Add support for scraping from --list ID

2025-04-11 02:40:36 +01:00
parent c7715ae291
commit 6db32bbd20
3 changed files with 34 additions and 0 deletions
--- a/README.md
+++ b/README.md
@@ -103,6 +103,12 @@ options:                description
                            -ht javascript
                            --hashtag=javascript

+-l, --list              : List ID. Scrape tweets from a list. The
+                          ID is taken from the x.com/list/... URL.
+                          e.g.
+                           -l "1324132413151"
+                           --list "1324132413151"
+
 -q, --query             : Twitter query or search.
                          Scrape tweets from a query or search.
                          e.g.
--- a/scraper/main.py
+++ b/scraper/main.py
@@ -93,6 +93,14 @@ def main():
            help="Set no limit to the number of tweets to scrape (will scrap until no more tweets are available).",
        )

+        parser.add_argument(
+            "-l",
+            "--list",
+            type=str,
+            default=None,
+            help="List ID. Scrape tweets from a list.",
+        )
+
        parser.add_argument(
            "-q",
            "--query",
@@ -145,6 +153,8 @@ def main():
            tweet_type_args.append(args.username)
        if args.hashtag is not None:
            tweet_type_args.append(args.hashtag)
+        if args.list is not None:
+            tweet_type_args.append(args.list)
        if args.query is not None:
            tweet_type_args.append(args.query)
        if args.bookmarks is not False:
@@ -175,6 +185,7 @@ def main():
                scrape_hashtag=args.hashtag,
                scrape_bookmarks=args.bookmarks,
                scrape_query=args.query,
+                scrape_list=args.list,
                scrape_latest=args.latest,
                scrape_top=args.top,
                scrape_poster_details="pd" in additional_data,
--- a/scraper/twitter_scraper.py
+++ b/scraper/twitter_scraper.py
@@ -90,6 +90,7 @@ class Twitter_Scraper:
        scrape_hashtag=None,
        scrape_bookmarks=False,
        scrape_query=None,
+        scrape_list=None,
        scrape_latest=True,
        scrape_top=False,
        scrape_poster_details=False,
@@ -107,6 +108,7 @@ class Twitter_Scraper:
            else None,
            "bookmarks": scrape_bookmarks,
            "query": scrape_query,
+            "list": scrape_list,
            "tab": "Latest" if scrape_latest else "Top" if scrape_top else "Latest",
            "poster_details": scrape_poster_details,
        }
@@ -125,6 +127,9 @@ class Twitter_Scraper:
        elif scrape_query is not None:
            self.scraper_details["type"] = "Query"

### [Given records]
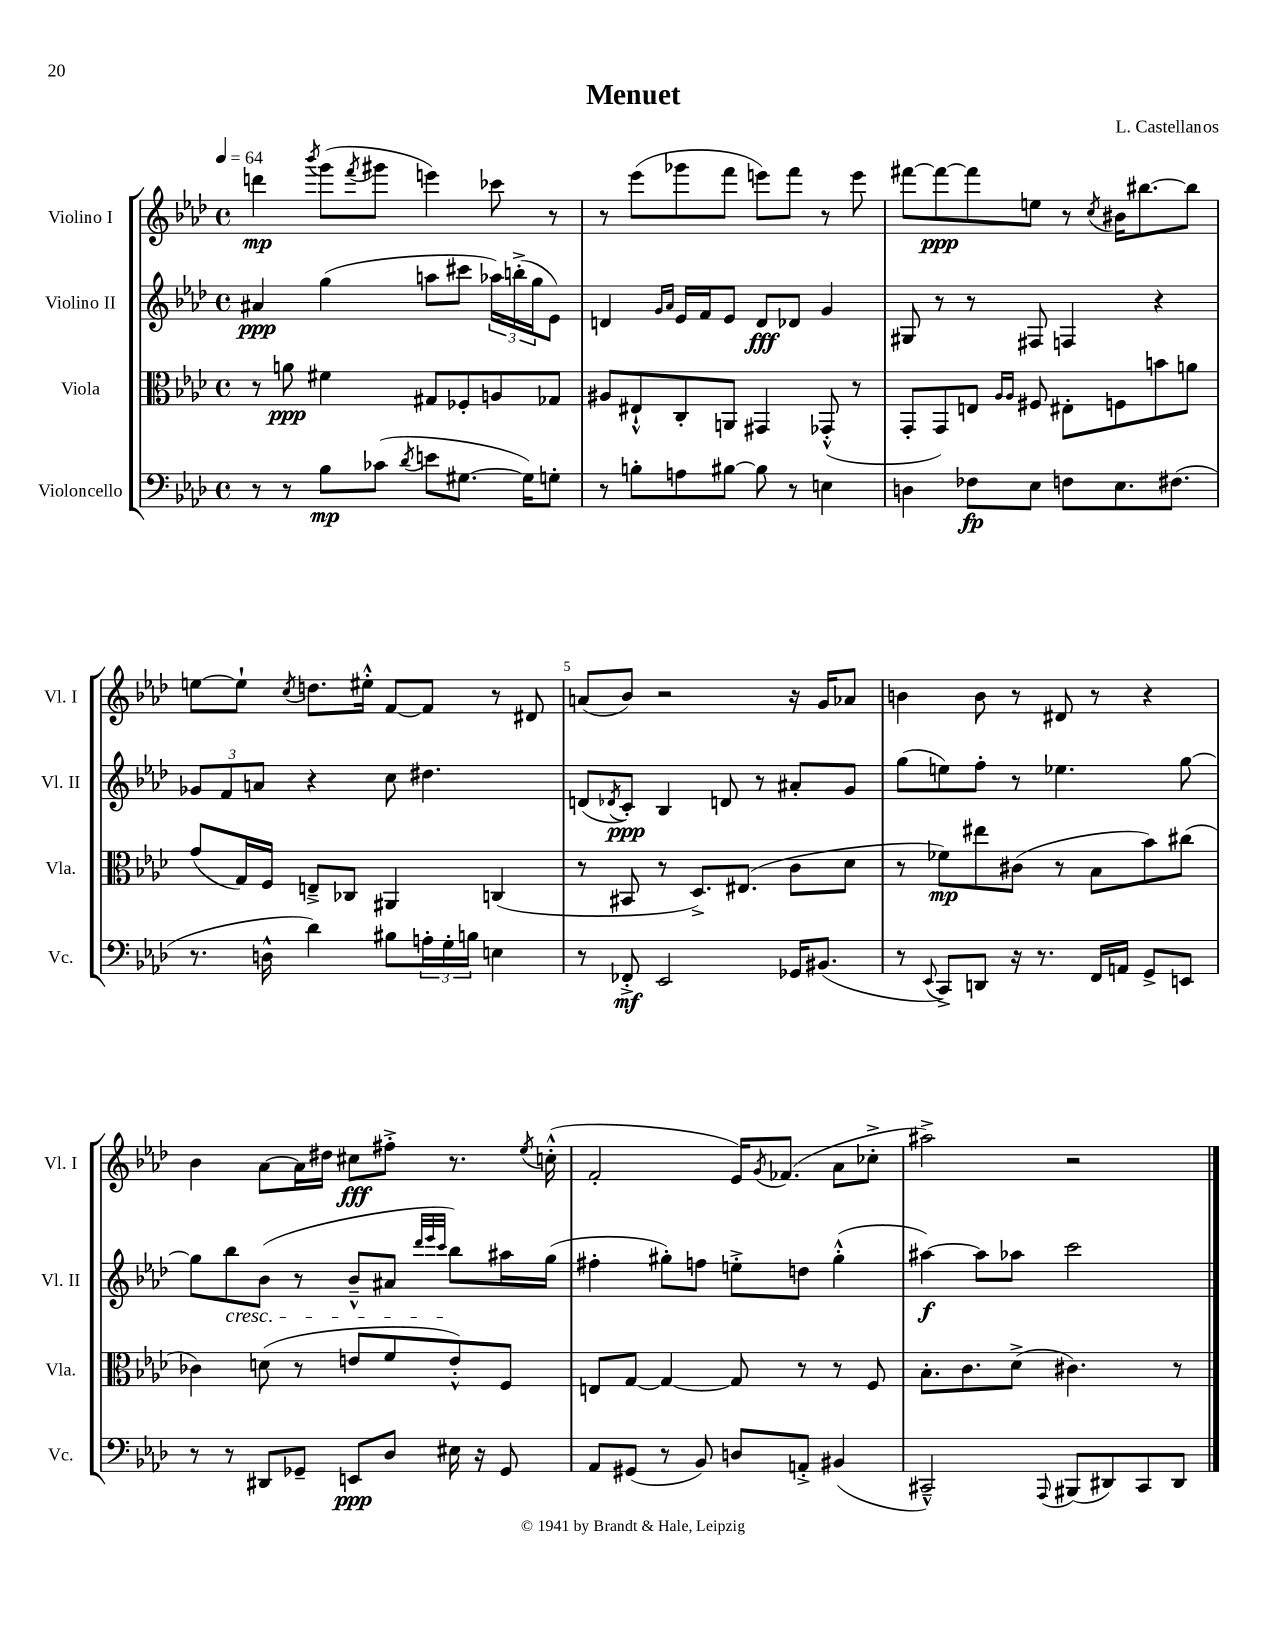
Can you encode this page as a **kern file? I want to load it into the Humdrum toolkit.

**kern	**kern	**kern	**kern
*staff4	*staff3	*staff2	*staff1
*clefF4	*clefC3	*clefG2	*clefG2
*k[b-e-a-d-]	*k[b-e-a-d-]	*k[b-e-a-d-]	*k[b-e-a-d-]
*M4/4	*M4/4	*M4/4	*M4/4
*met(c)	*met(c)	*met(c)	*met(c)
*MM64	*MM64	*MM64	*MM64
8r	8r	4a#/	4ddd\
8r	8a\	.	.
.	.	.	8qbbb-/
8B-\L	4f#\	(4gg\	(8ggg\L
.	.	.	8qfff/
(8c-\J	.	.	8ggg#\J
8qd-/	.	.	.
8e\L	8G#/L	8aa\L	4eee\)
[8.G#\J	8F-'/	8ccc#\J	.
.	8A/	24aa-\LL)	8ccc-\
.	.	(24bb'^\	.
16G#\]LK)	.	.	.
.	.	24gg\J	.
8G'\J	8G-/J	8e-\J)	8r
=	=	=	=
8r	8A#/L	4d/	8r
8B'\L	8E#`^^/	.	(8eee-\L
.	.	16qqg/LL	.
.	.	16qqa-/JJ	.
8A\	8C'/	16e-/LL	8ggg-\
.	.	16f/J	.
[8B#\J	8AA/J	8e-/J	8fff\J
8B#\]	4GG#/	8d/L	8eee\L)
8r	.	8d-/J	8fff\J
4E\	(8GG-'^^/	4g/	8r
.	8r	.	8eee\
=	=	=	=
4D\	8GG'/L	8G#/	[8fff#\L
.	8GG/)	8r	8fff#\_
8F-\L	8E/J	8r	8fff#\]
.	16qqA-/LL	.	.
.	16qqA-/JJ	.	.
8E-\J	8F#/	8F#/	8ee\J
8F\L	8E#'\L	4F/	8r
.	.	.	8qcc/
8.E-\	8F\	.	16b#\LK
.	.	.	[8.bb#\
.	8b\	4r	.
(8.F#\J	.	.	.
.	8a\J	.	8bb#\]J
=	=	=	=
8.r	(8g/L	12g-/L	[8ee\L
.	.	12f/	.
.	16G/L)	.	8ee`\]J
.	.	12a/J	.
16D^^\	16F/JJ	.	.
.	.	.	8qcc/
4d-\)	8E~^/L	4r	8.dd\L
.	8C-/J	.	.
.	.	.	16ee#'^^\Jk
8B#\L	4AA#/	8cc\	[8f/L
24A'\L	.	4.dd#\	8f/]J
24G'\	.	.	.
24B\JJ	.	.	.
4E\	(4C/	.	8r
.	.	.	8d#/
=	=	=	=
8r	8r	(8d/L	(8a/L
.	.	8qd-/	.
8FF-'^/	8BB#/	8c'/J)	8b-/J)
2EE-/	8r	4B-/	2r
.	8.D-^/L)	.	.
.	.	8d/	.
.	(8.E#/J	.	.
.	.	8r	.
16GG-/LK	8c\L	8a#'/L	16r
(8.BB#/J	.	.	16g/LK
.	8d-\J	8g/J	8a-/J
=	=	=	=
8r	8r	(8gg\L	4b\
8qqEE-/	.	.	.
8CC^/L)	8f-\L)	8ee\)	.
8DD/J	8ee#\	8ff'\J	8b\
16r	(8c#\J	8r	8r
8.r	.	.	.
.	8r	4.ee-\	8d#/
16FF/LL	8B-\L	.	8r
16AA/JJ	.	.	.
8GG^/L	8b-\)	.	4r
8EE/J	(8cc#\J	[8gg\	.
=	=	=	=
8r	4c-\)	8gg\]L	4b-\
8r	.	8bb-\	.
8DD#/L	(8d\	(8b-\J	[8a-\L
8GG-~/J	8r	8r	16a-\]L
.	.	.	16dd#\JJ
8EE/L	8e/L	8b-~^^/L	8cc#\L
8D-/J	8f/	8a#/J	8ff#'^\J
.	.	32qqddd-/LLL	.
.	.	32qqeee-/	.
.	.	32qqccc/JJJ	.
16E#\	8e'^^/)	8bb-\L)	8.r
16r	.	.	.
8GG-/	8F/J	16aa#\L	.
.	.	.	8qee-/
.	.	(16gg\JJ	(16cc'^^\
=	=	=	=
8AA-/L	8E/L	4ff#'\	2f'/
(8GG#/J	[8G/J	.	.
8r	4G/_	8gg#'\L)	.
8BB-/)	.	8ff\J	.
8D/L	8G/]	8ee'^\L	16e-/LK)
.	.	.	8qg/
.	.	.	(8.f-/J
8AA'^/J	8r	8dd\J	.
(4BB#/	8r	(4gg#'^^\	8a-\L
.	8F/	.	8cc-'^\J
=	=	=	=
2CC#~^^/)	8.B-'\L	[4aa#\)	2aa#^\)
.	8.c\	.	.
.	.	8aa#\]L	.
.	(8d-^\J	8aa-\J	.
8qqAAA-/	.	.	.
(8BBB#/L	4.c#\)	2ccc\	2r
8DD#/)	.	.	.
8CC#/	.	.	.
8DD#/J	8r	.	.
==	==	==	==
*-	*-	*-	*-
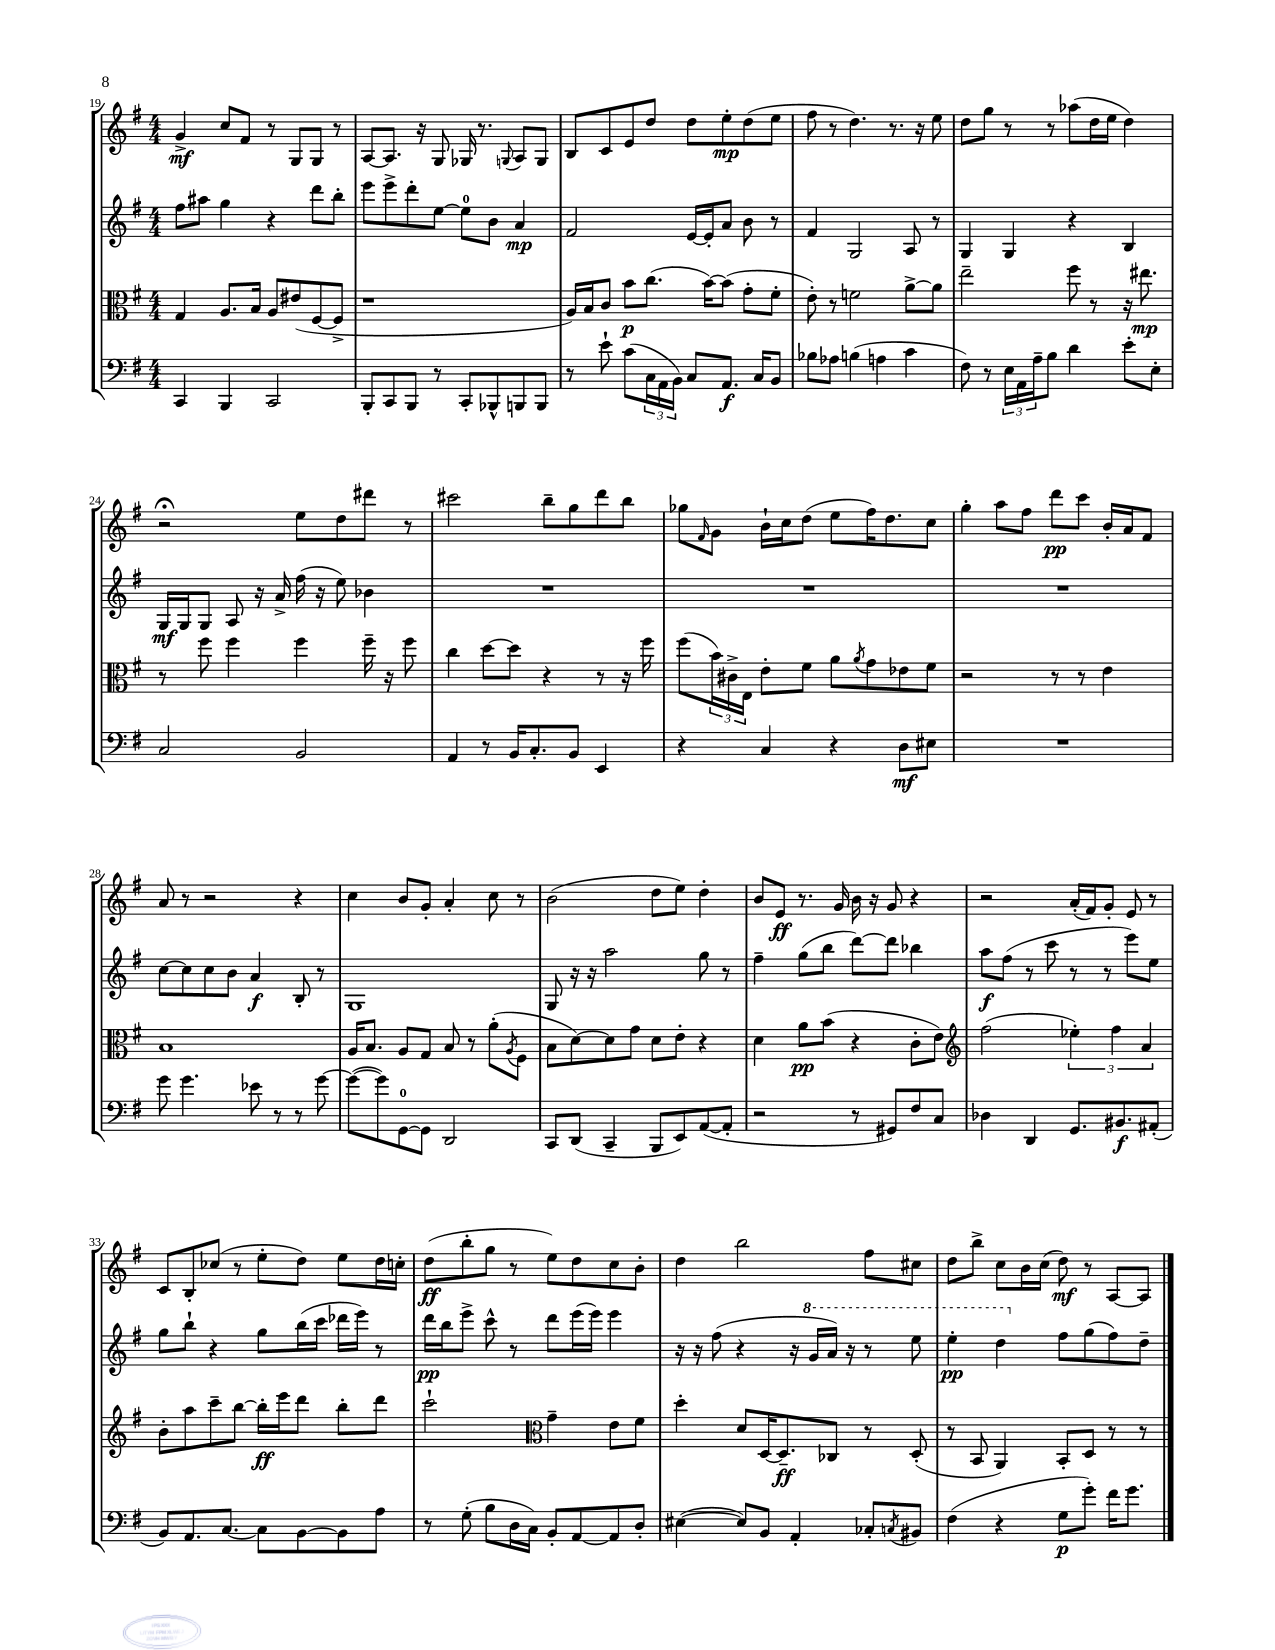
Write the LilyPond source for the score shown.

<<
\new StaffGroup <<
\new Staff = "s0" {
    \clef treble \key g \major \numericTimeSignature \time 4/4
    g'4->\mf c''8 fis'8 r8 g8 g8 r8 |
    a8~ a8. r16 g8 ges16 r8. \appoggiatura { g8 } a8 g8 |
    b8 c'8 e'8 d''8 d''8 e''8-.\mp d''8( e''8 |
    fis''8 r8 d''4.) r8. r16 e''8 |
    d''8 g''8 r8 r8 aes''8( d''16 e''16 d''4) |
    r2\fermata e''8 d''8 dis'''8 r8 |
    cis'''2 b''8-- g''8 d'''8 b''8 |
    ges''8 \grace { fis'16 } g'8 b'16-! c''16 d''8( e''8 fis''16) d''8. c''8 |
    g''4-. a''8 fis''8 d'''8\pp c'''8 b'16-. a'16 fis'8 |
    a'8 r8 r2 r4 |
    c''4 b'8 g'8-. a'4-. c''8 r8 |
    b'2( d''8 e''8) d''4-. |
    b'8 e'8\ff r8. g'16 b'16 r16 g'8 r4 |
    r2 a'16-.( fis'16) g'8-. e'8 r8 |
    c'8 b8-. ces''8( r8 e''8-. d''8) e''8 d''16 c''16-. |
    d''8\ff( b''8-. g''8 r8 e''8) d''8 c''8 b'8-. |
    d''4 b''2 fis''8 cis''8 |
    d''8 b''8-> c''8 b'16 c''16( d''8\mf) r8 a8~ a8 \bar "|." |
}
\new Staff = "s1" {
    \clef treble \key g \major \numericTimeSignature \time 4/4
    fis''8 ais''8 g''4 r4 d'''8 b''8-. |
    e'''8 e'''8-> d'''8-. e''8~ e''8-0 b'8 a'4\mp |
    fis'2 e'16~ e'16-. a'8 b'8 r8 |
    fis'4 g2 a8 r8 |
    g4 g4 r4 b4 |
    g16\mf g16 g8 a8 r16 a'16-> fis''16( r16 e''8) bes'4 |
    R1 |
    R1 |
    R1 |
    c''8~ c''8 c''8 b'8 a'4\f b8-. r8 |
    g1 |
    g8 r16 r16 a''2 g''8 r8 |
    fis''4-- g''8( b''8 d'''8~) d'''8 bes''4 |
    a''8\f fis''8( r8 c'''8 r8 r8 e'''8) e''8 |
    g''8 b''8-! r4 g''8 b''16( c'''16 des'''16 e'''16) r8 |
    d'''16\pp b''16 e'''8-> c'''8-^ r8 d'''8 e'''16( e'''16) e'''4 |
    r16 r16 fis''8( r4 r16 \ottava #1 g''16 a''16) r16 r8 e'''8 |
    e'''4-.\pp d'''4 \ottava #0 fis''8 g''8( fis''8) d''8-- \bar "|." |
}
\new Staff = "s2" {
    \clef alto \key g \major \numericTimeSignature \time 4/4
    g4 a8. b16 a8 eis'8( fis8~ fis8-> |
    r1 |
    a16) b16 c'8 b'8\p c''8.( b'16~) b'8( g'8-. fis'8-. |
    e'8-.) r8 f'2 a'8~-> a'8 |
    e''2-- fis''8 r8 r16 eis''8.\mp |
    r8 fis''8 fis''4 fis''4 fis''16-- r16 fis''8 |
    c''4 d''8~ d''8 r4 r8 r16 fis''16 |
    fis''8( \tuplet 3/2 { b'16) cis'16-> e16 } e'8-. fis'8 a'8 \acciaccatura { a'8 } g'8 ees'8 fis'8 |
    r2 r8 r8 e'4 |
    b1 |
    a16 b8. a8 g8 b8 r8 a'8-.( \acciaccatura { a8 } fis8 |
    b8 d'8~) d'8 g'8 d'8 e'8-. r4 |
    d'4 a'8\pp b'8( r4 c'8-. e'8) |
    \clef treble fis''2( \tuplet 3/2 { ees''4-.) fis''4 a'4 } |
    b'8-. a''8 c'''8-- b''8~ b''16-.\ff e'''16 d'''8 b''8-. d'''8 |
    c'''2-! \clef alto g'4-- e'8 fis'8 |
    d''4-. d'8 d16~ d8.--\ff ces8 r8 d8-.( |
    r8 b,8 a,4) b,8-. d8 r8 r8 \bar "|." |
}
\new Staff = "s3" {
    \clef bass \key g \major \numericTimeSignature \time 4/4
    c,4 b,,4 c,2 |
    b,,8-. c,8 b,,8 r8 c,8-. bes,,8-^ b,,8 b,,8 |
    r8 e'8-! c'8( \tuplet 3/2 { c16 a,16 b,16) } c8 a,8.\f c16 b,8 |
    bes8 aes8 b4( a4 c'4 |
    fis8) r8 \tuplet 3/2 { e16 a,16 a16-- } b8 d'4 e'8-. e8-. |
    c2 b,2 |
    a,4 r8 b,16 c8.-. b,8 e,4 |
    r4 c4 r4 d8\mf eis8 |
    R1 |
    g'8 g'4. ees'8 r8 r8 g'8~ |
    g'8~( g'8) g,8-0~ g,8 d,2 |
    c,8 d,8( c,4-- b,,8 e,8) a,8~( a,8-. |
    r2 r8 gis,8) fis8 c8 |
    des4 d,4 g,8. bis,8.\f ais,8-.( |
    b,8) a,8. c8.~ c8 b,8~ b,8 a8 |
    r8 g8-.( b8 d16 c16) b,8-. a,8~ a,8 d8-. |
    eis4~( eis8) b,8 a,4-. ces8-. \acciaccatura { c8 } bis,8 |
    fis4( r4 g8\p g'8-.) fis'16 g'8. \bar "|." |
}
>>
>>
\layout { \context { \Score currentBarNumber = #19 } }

### [To do]
A: In the records, find every line that contains the string "kern" (case counts) and copy each of those lines.
B: Write the next part of the commit diff that adds scraping from a list ID, starting after its last line.

### [Results for the exercise]
A:
Can you encode this page as a **kern file? I want to load it into the Humdrum toolkit.
**kern	**kern	**kern	**kern

B:
            self.router = self.go_to_search
+        elif scrape_list is not None:
+            self.scraper_details["type"] = "List"
+            self.router = self.go_to_list
        else:
            self.scraper_details["type"] = "Home"
            self.router = self.go_to_home
@@ -383,6 +388,16 @@ It may be due to the following:
            sleep(3)
        pass

+    def go_to_list(self):
+        if self.scraper_details["list"] is None or self.scraper_details["list"] == "":
+            print("List is not set.")
+            sys.exit(1)
+        else:
+            url = f"https://x.com/i/lists/{self.scraper_details['list']}"
+            self.driver.get(url)
+            sleep(3)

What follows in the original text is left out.